Reproduce every line of the listing below word for word, leaving out the pictures.

*** Source material Section Begins ***

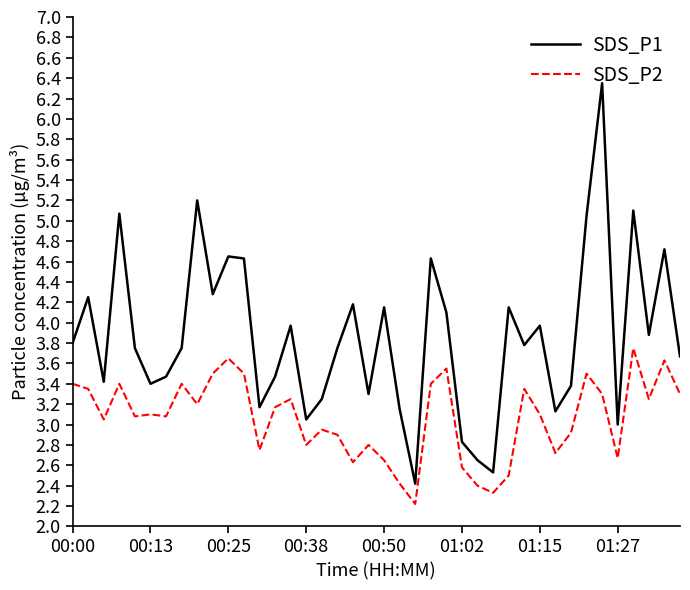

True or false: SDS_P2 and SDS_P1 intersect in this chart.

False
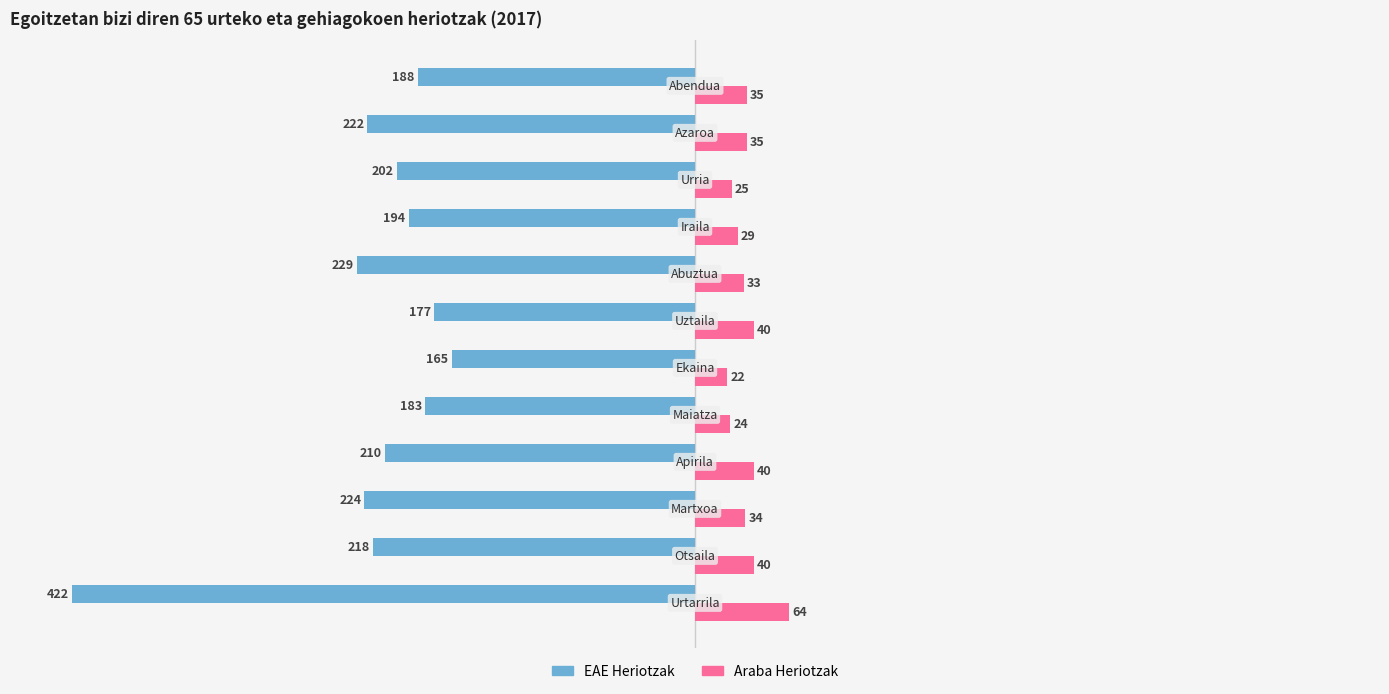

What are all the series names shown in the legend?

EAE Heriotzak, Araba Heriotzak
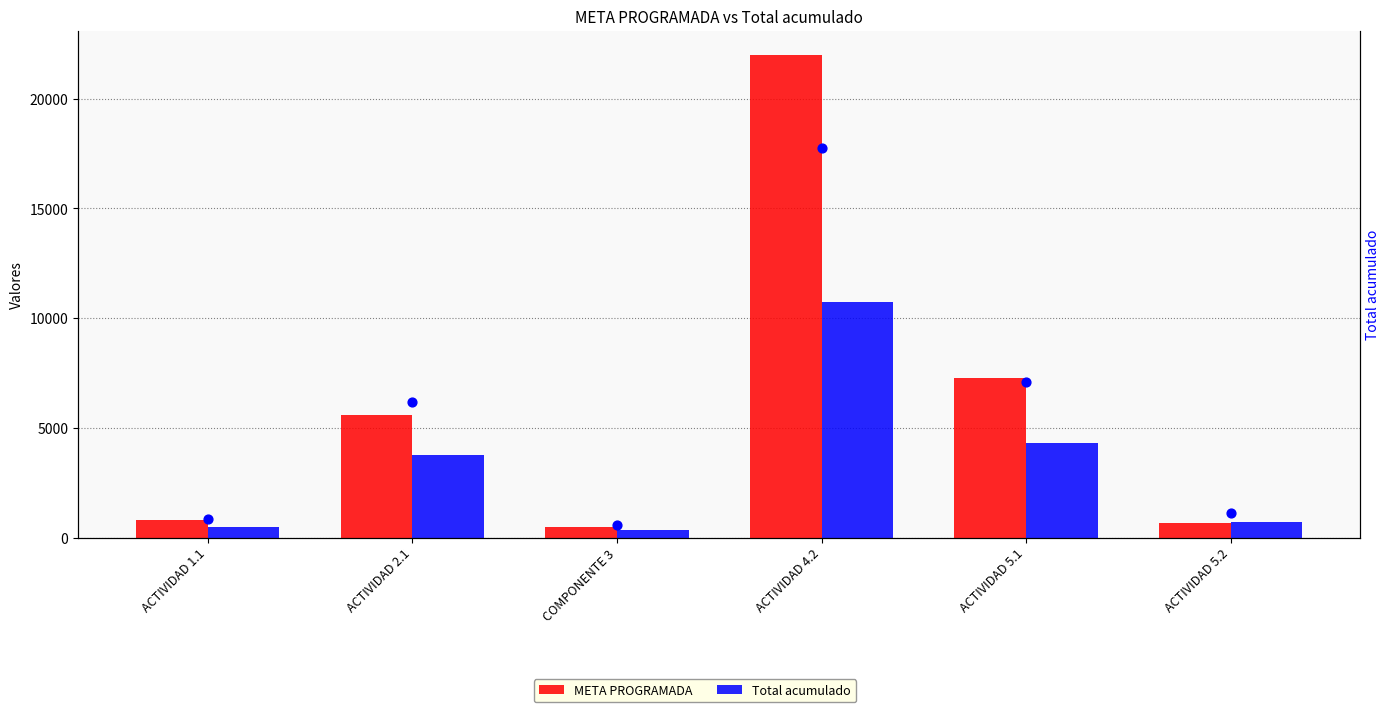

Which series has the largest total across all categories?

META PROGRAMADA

*** Source material Section Ends ***

**Written answer**
True or false: SDS_P2 and SDS_P1 intersect in this chart.

False

What are all the series names shown in the legend?

EAE Heriotzak, Araba Heriotzak

Which series has the largest total across all categories?

META PROGRAMADA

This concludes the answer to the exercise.